[Dataset entries]
┄┄┄┄┄┄┄┄┄┄┄┄┄┄┄┄┄┄┄┄

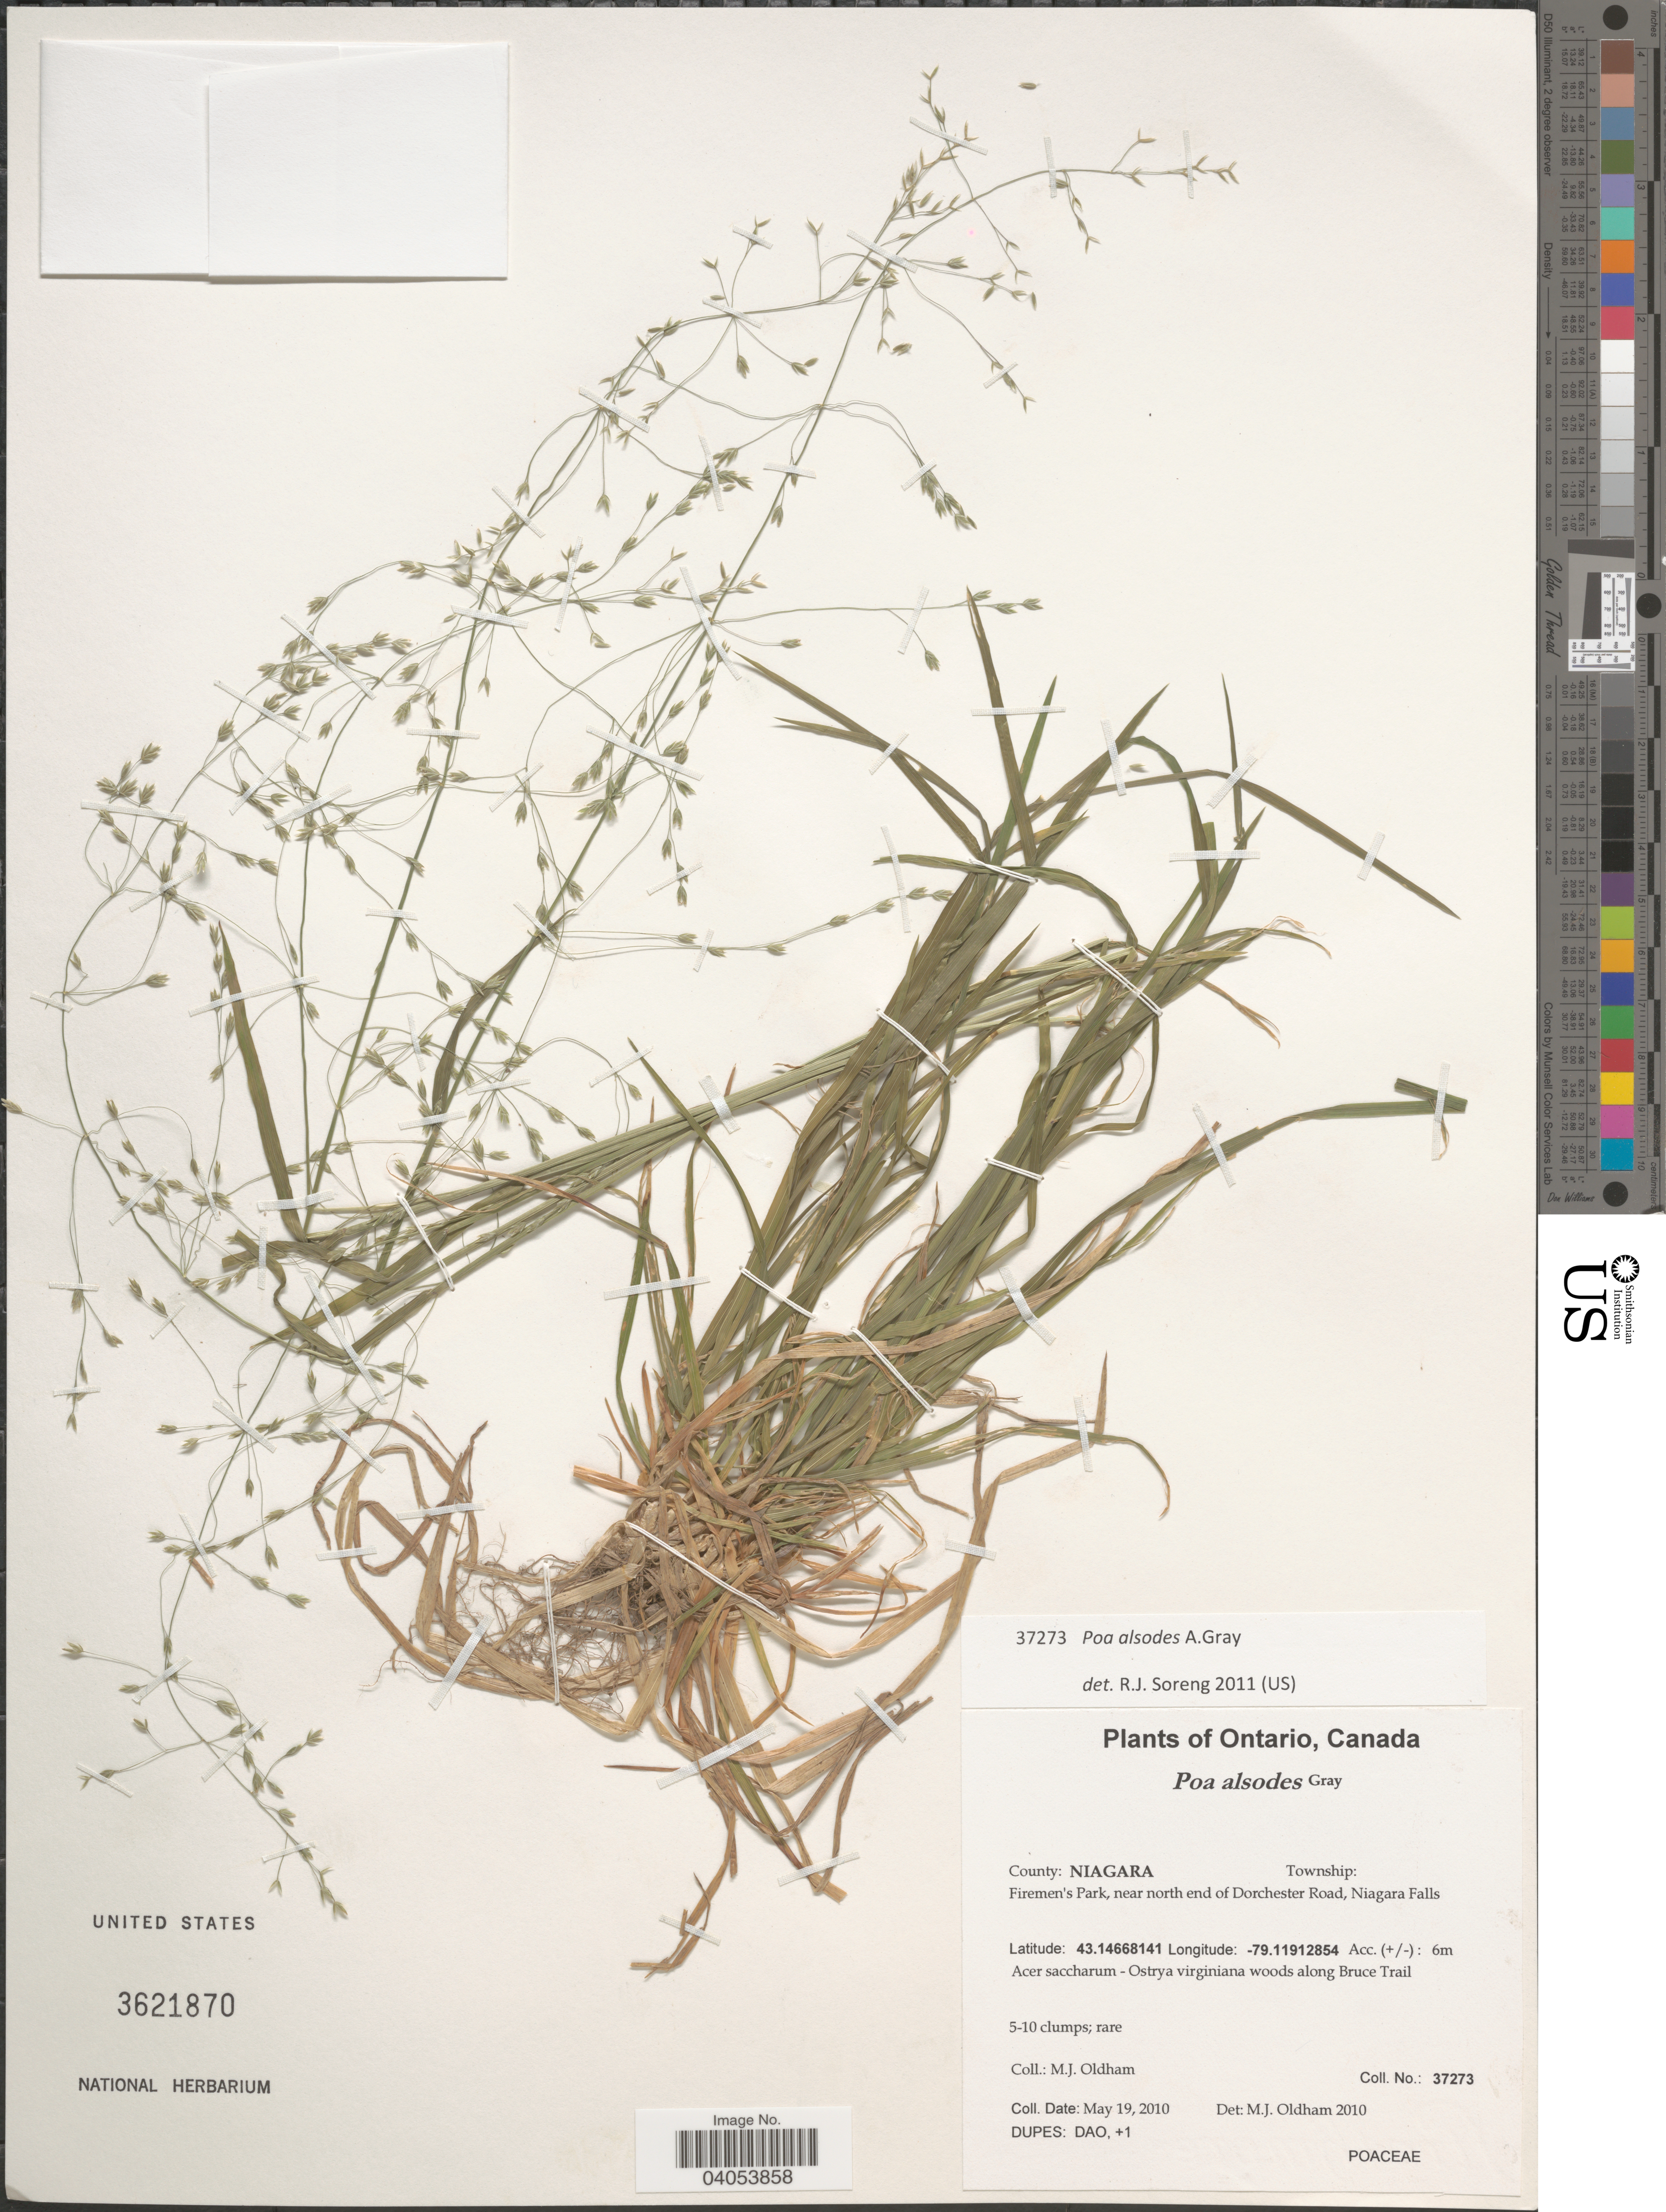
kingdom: Plantae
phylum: Tracheophyta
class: Liliopsida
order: Poales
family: Poaceae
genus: Poa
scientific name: Poa alsodes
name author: A. Gray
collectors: M. Oldham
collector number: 37273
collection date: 2010-05-19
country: Canada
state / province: Ontario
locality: County: Niagara. Firemen's Park, near north end of Dorchester Road, Niagara Falls. Woods along Bruce Trail.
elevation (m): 6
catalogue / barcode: US 3621870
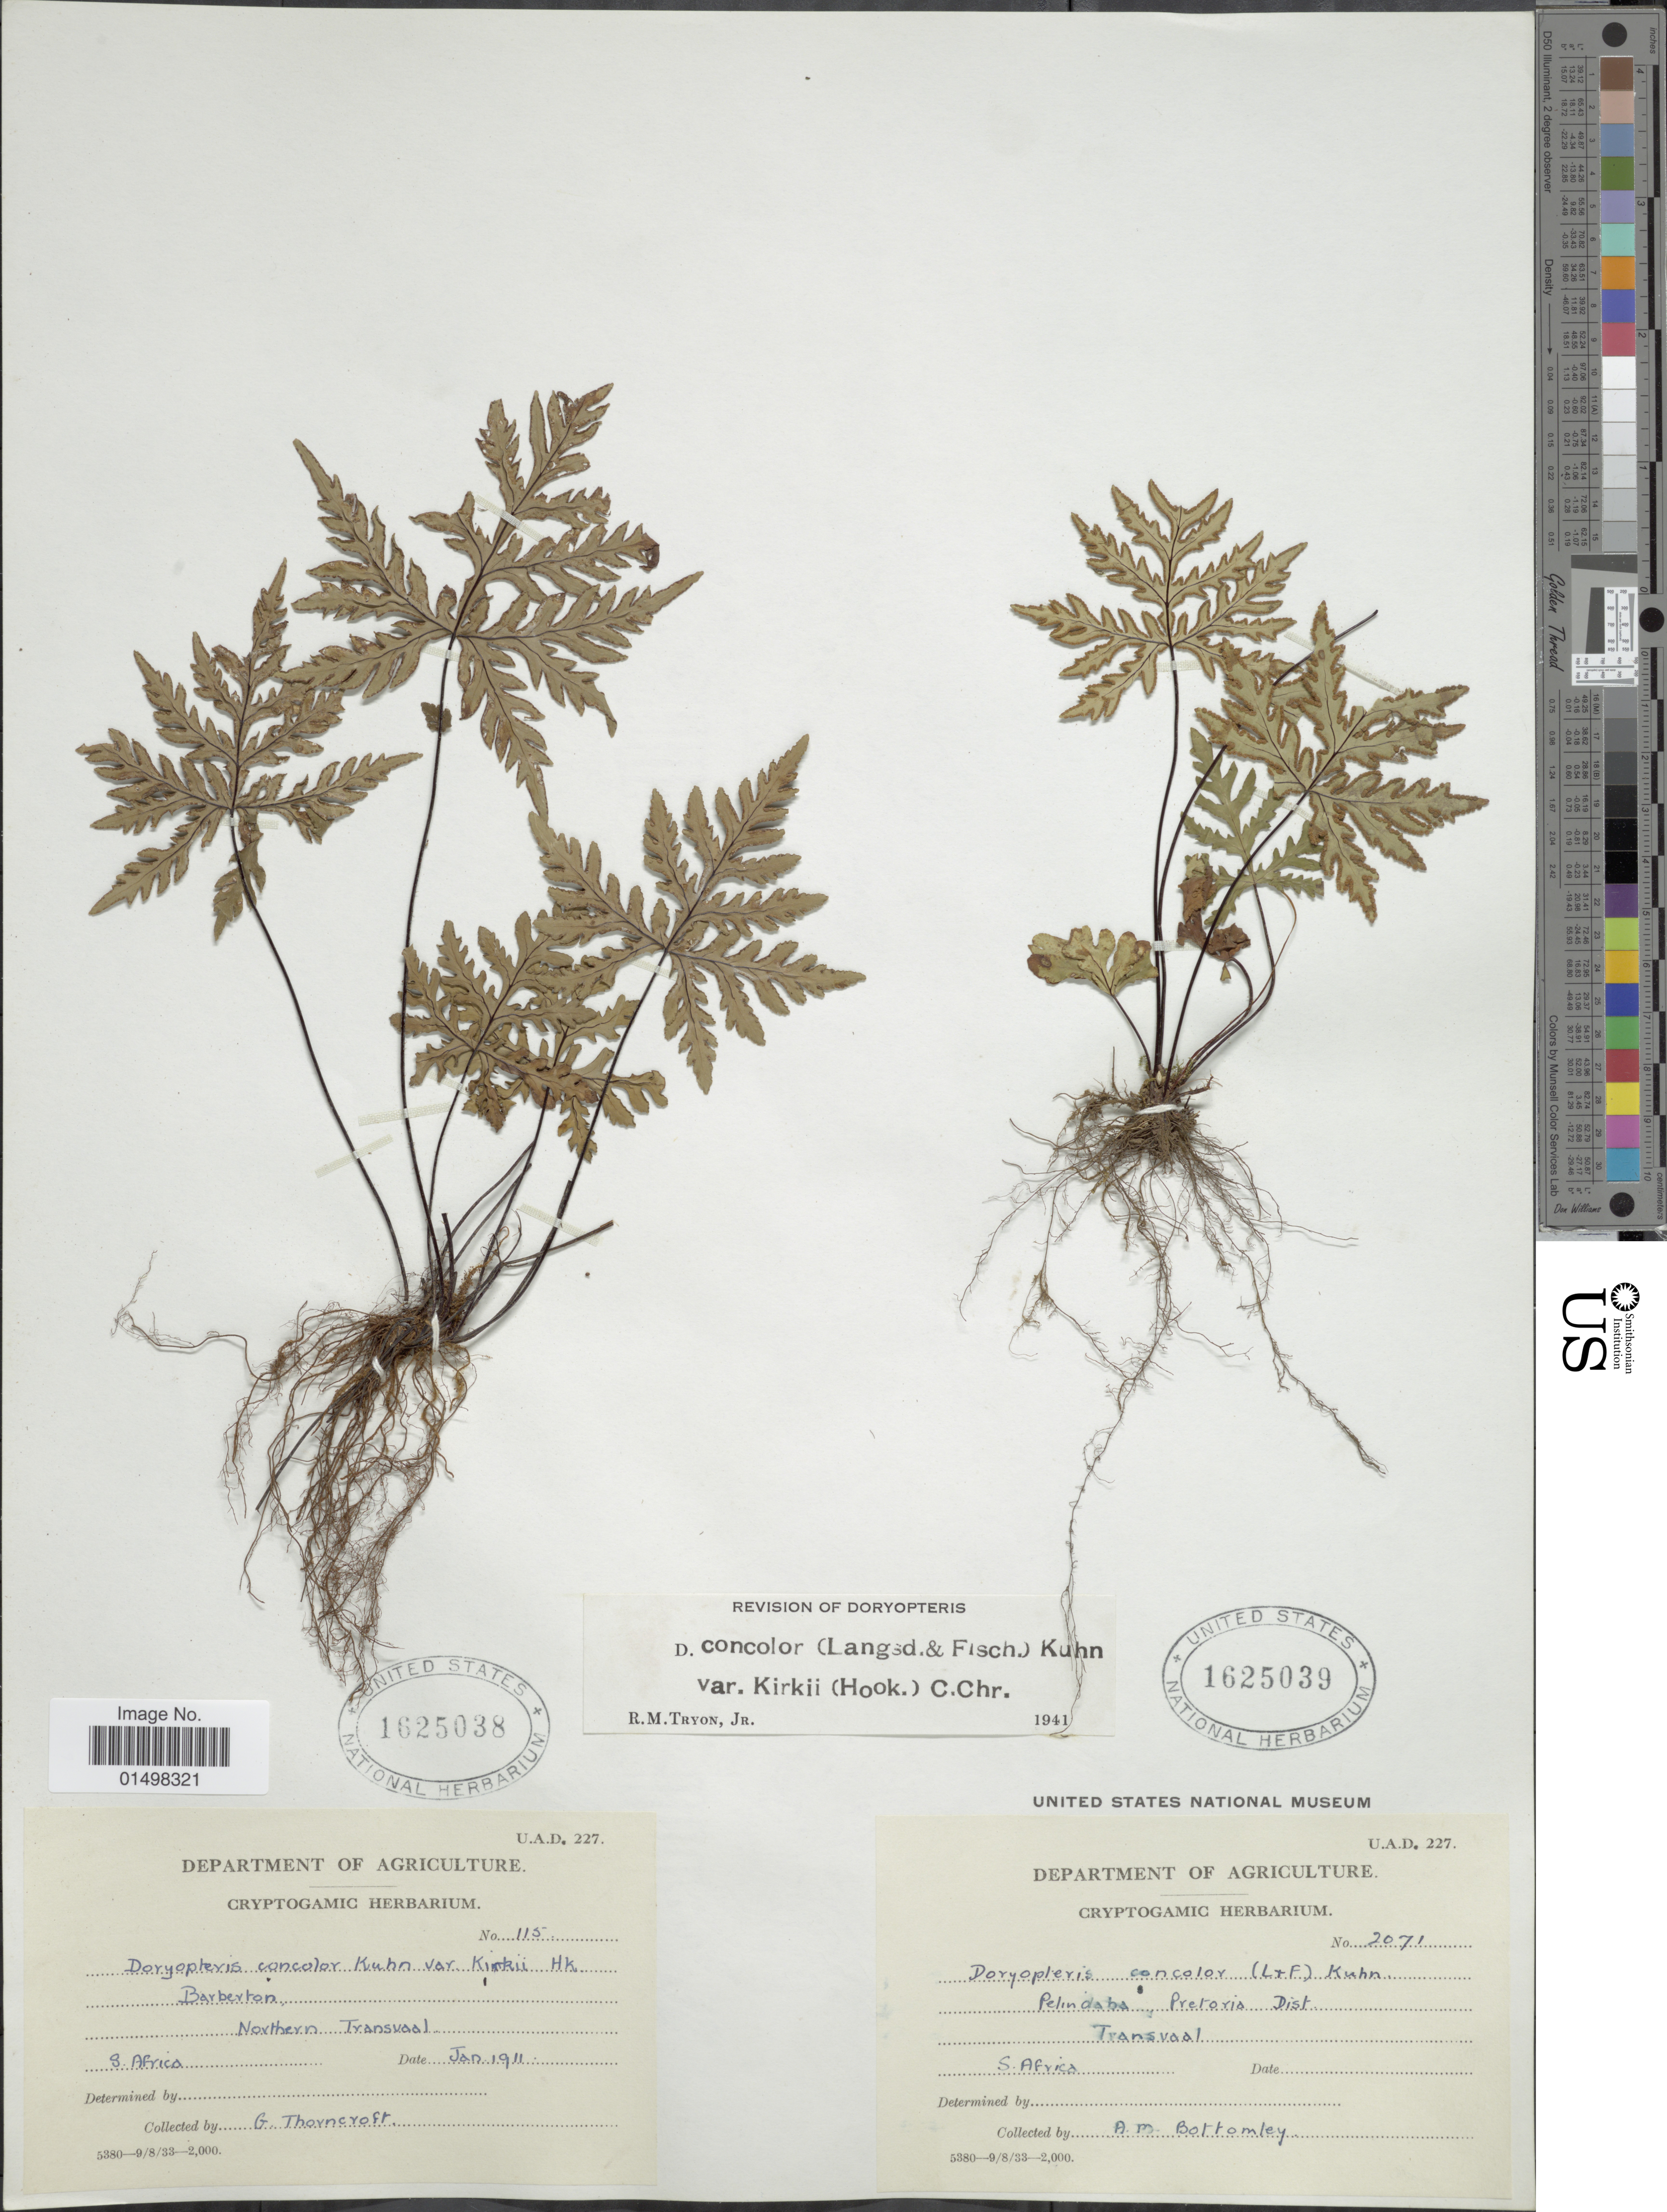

┄┄┄┄┄┄┄┄┄┄┄┄┄┄┄┄┄┄┄┄

• **Short task**
Copy out every line of the listing above word for word, omitting the pictures.

• **Output**
kingdom: Plantae
phylum: Tracheophyta
class: Liliopsida
order: Poales
family: Poaceae
genus: Poa
scientific name: Poa alsodes
name author: A. Gray
collectors: M. Oldham
collector number: 37273
collection date: 2010-05-19
country: Canada
state / province: Ontario
locality: County: Niagara. Firemen's Park, near north end of Dorchester Road, Niagara Falls. Woods along Bruce Trail.
elevation (m): 6
catalogue / barcode: US 3621870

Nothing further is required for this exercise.